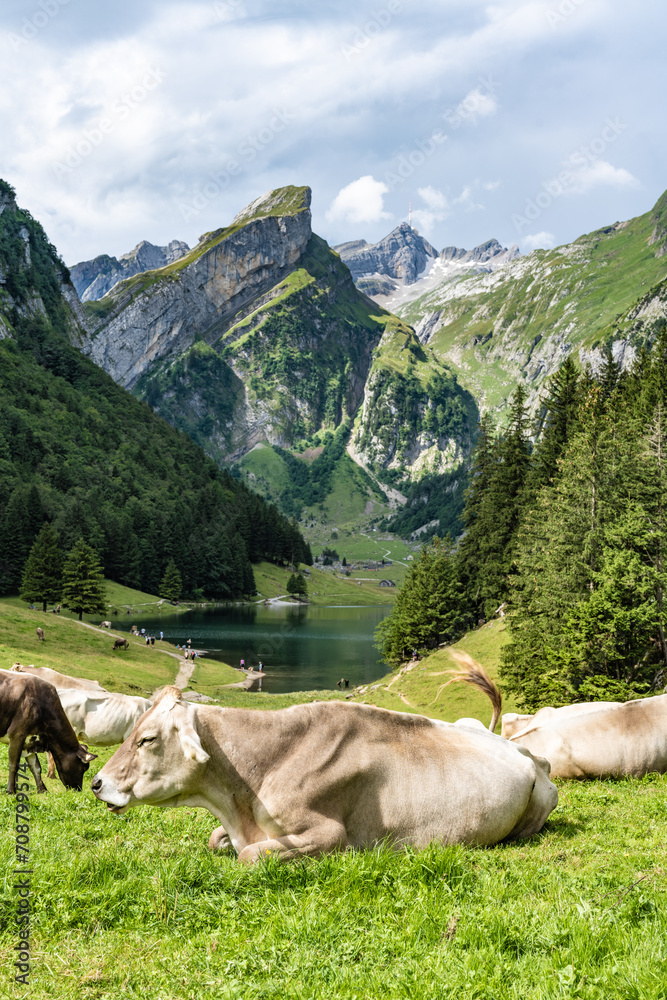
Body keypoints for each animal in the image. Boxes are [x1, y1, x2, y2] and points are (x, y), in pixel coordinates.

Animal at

---

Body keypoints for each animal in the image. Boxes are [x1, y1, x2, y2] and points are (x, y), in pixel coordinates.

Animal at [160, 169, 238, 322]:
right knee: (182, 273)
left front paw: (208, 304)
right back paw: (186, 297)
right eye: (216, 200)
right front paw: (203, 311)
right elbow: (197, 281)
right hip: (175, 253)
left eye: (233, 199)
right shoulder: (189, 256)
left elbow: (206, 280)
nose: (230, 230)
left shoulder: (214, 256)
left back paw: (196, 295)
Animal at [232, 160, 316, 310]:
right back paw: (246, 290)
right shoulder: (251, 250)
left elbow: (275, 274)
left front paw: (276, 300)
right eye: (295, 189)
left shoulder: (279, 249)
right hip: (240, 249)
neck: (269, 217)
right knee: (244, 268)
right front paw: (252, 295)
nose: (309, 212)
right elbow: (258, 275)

TASK DETAILS – Above this task is a listing. Restate, word for word and with nothing added, the lines from the one with "neck: (269, 217)" through the one with "right elbow: (258, 275)".

EXERCISE SOLUTION –
neck: (269, 217)
right knee: (244, 268)
right front paw: (252, 295)
nose: (309, 212)
right elbow: (258, 275)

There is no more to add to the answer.